In sum, defendant is unable to point to any evidence that Officer Collins acted in bad faith by failing to preserve the blood samples for analysis. Accordingly, defendant's due process rights under the federal constitution have not been violated.(3)
Therefore, the trial court did not abuse its discretion by ruling that "[t]he destruction of the blood samples did not violate defendant['s] right to Due Process."

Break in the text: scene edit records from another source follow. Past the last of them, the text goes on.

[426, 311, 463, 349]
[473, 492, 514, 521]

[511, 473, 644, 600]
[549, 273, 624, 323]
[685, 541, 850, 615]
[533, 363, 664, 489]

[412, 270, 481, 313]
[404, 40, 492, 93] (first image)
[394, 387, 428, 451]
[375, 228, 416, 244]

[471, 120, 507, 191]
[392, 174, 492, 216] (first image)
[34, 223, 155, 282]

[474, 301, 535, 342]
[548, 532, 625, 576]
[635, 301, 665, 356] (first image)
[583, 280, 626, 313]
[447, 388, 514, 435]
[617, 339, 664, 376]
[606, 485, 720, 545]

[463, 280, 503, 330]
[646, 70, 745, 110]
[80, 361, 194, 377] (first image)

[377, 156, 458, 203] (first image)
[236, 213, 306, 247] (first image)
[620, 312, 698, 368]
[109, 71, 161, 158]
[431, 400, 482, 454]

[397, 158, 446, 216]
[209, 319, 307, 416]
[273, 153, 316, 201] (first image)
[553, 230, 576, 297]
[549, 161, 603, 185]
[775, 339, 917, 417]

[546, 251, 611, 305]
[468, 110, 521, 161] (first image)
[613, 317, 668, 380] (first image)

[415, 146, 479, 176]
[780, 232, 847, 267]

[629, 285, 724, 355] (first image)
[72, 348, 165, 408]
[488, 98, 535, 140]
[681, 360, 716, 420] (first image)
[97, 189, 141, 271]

Defendant's convictions are
James Z. Davis, Judge
Norman H. Jackson, Judge
I CONCUR IN THE RESULT:
Gregory K. Orme, Judge
1. Defendant cites several cases in support of his argument that any prosecutorial error should be imputed to a police officer because the "prosecutor is charged with knowing [the] police officer's efforts" and they are both part of the "prosecution team." Under the facts of this case, defendant's argument is unsound. Defendant has not pointed to any evidence that the prosecutor and Officer Collins conspired to destroy potentially exculpatory evidence. Furthermore, the fact that defense counsel did not receive Officer Bell's report, an established discovery violation, see State v. Thomas, 974 P.2d 269, 275 (Utah 1999), is insufficient to support a determination that any improper collusion between the two was afoot, particularly in light of the fact that the prosecutor actually called Officer Bell to testify regarding his attempt to collect evidence at the burglary scene.
2. Which, we note, was the only testimony before the court on that issue.
3. Defendant does not seek a separate analysis under the Utah Constitution.